Improving Glaser's original bubble chamber involved a number of changes. First, Alvarez decided that liquid hydrogen would be a more sensitive material to use than the diethyl ether employed by Glaser. In addition, he realized that sophisticated equipment would be needed to respond to and record the resonance states that often lasted no more than a billionth of a second. The equipment he developed included relay systems that transmitted messages at high speeds and computer programs that could sort out significant from insignificant events and then analyze the former. Finally, Alvarez aimed at constructing larger and larger bubble chambers to record a greater number of events. Over a period of about five years, Alvarez's chambers grew from a simple one-inch glass tube to his most ambitious instrument, a 72-in (183 cm) chamber that was first put into use in 1959. With these devices, Alvarez eventually discovered dozens of new elementary particles, including the unusual resonance states.

The significance of Alvarez's work with bubble chambers was recognized in 1968 when he was awarded the Nobel Prize for physics.
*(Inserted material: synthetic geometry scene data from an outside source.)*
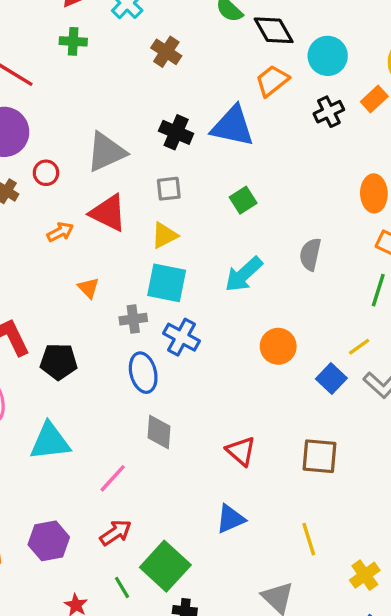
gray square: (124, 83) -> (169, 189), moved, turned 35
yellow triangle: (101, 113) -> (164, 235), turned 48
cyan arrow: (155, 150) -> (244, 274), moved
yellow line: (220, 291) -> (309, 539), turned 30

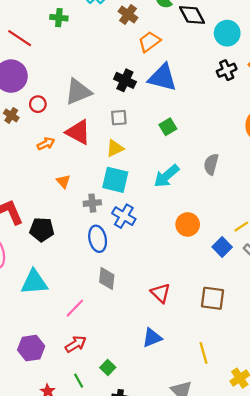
brown cross: (166, 52) -> (128, 14), moved
orange trapezoid: (272, 81) -> (149, 42), moved
green square: (165, 566) -> (108, 367), size x0.5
At the awards ceremony in Stockholm, the Swedish Academy of Science's Sten von Friesen stated that, because of his work with the bubble chamber, "entirely new possibilities for research into high-energy physics present themselves.Practically all the discoveries that have beenmade in this important field [of particle physics] have been possible only through the use of methods developed by Professor Alvarez." Alvarez attended the Nobel ceremonies with his second wife, Janet Landis, whom he married in 1958. The couple had two children.

Advancing years failed to reduce Alvarez's curiosity on a wide range of topics. In 1965 he was in charge of a joint Egyptian-American expedition whose goal was to search for hidden chambers in the pyramid of King Kefren at Giza. The team aimed high-energy muons (subatomic particles produced by cosmic rays) at the pyramid to look for regions of low density, which would indicate possible chambers. However, none were found. Alvarez's hobbies included flying, golf, music, and inventing. He made his last flight in his Cessna 310 in 1984, almost exactly 50 years after he first learned to fly. In 1963, he assisted the Warren Commission in the investigation of President John F. Kennedy's assassination. Among his inventions were a system for color television and an electronic indoor golf-training device developed for President Eisenhower. In all, he held 22 patents for his inventions. Alvarez died of cancer in Berkeley, at the age of 77.